Published online by Cambridge University Press: 30 March 2010
One of the most remarkable peculiarities of refractory carbides and nitrides is their ability to have a considerable and varying concentration of vacancies in metal and nonmetal sublattices: see the monographs by Toth (1971), Samsonov and Vinitsky (1976) and Kosolapova (1986). Many properties of these phases are very sensitive to vacancy concentration. For example, vacancy ordered M5C5 and M8C7 phases can easily be formed, vacancy ‘clusterisation’ is rather typical in carbides and nitrides. The formation of defects is often accompanied by local crystal lattice distortions, see Venables, Kahn and Lye (1968), de Novion, Lorenzelli and Costa (1966), Onozuka (1978, 1982), Landesman, Christensen and de Novion (1985), Gusev and Rempel (1984, 1989) and Metzger, Peisl and Kaufmann (1983). Apart from structural parameters, many other properties of refractory phases – mechanical, magnetic, superconducting, catalytic, etc. (see Toth (1971), Samsonov and Vinitsky (1976), Metzger et al (1983)) – change considerably in the homogeneity region.

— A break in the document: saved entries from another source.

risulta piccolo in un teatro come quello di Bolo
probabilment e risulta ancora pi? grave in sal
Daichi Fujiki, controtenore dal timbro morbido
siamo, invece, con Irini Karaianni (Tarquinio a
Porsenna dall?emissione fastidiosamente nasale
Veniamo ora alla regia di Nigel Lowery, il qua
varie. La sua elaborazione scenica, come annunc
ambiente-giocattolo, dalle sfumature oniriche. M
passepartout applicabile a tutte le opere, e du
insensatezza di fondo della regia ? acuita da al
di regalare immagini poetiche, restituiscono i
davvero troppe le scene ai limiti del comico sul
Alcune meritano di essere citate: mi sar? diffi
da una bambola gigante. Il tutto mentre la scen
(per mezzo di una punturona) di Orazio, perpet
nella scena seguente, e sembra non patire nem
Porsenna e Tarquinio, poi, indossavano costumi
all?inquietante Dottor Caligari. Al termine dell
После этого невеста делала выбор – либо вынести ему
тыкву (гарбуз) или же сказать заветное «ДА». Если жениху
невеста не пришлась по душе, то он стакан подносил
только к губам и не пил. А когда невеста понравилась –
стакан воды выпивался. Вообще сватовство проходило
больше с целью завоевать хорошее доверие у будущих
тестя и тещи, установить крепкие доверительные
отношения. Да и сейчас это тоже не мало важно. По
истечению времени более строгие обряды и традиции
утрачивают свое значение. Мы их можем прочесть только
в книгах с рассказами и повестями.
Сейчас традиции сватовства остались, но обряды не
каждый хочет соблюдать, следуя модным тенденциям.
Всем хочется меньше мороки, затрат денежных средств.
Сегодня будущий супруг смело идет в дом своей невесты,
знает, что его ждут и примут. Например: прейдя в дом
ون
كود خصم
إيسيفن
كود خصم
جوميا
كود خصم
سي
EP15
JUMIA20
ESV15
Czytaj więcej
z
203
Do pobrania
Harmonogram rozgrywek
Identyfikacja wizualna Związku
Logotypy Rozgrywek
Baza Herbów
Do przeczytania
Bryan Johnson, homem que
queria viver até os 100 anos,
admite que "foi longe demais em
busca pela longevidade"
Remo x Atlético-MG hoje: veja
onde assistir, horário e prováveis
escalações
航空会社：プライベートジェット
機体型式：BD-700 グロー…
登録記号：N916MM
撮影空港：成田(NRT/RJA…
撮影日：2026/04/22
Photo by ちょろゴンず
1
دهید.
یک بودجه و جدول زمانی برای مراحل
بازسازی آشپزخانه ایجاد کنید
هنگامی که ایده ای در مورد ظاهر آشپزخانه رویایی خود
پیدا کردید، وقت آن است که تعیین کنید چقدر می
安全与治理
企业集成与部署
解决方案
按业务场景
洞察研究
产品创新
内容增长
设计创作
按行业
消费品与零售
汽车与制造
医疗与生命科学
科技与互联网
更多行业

Such unusual behaviour gives an incentive to active study of the influence of vacancies on the properties of carbides and nitrides using both the experimental and theoretical methods of solid-state physics and chemistry. So far, a large number of studies on the electronic states of nonstoichiometric compounds have been made using X-ray emission, electron, optical spectroscopy and other methods. The results of these have been discussed in several review papers: Zhurakovsky (1976), Meizel, Leonhard and Sargan (1981), Ivanovsky, Gubanov, Kurmaev and Shveikin (1983). These experimental results provide a reliable basis for testing the theoretical models proposed for vacancy-containing phases.